### EXERCISE TEXT
Nigeria pumped 236.2 million barrels of crude oil in the first half of 2024, according to the Nigerian Upstream Petroleum Regulatory Commission (NUPRC).

This figure represents an increase from the 219.5 million barrels produced during the same period in 2023.

In January, Nigeria produced 44.2 million barrels of crude oil while February saw a slight dip to 38.3 million barrels, with March following closely at 38.1 million barrels.

April and May production stood at 38.4 million barrels and 38.8 million barrels, respectively. June’s output remained consistent at 38.3 million barrels, demonstrating a stable production trend.

Despite the overall increase compared to 2023, the 2024 production figures still fall short of the 302.42 million barrels produced in the same period in 2020.

This ongoing fluctuation underscores the challenges facing Nigeria’s oil sector, which has experienced varying production levels over recent years.

On a daily basis, Nigeria’s crude oil production showed some variability. In January, the average daily production peaked at 1.43 million barrels per day (mbpd), the highest within the six-month period.

February’s production dropped to 1.32 mbpd, with a further decrease to 1.23 mbpd in March. April saw a modest increase to 1.28 mbpd, which then fell again to 1.25 mbpd in May. June ended on a positive note with a slight rise to 1.28 mbpd.
######
### RECORDED INFORMATION
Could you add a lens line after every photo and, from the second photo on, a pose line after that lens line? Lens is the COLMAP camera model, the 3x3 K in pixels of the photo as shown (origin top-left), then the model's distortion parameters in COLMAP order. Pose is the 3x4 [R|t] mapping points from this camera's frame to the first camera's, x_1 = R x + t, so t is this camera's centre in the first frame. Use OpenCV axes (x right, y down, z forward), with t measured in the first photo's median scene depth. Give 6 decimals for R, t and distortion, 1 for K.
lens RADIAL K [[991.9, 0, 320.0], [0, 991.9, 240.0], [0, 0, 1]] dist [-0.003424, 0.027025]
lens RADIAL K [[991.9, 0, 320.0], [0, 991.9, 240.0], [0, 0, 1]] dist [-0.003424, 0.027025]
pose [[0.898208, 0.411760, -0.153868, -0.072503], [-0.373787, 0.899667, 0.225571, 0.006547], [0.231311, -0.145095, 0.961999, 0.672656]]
######
» **EXERCISE INSTRUCTIONS**: Carry on the report on Nigeria's crude oil output from its final sentence. The data has nothing to do with the text about Nigeria's crude oil production.

» **WRITTEN ANSWER**:
The fluctuations in daily production rates have prompted government and industry leaders to address underlying issues.

Mele Kyari, Group Chief Executive Officer of the Nigerian National Petroleum Company Limited (NNPC), has highlighted the detrimental effects of oil theft and vandalism on Nigeria’s production capabilities.

Kyari emphasized that addressing these security challenges is critical to boosting production and attracting investment.

Kyari also noted recent efforts to combat illegal activities, including the removal of over 5,800 illegal connections from pipelines and dismantling more than 6,000 illegal refineries.

He expressed confidence that these measures, combined with ongoing policy reforms, would support Nigeria’s goal of increasing daily production to two million barrels.

The Nigerian government remains focused on stabilizing and enhancing oil production. With recent efforts showing promising results, there is cautious optimism that Nigeria will achieve its production targets.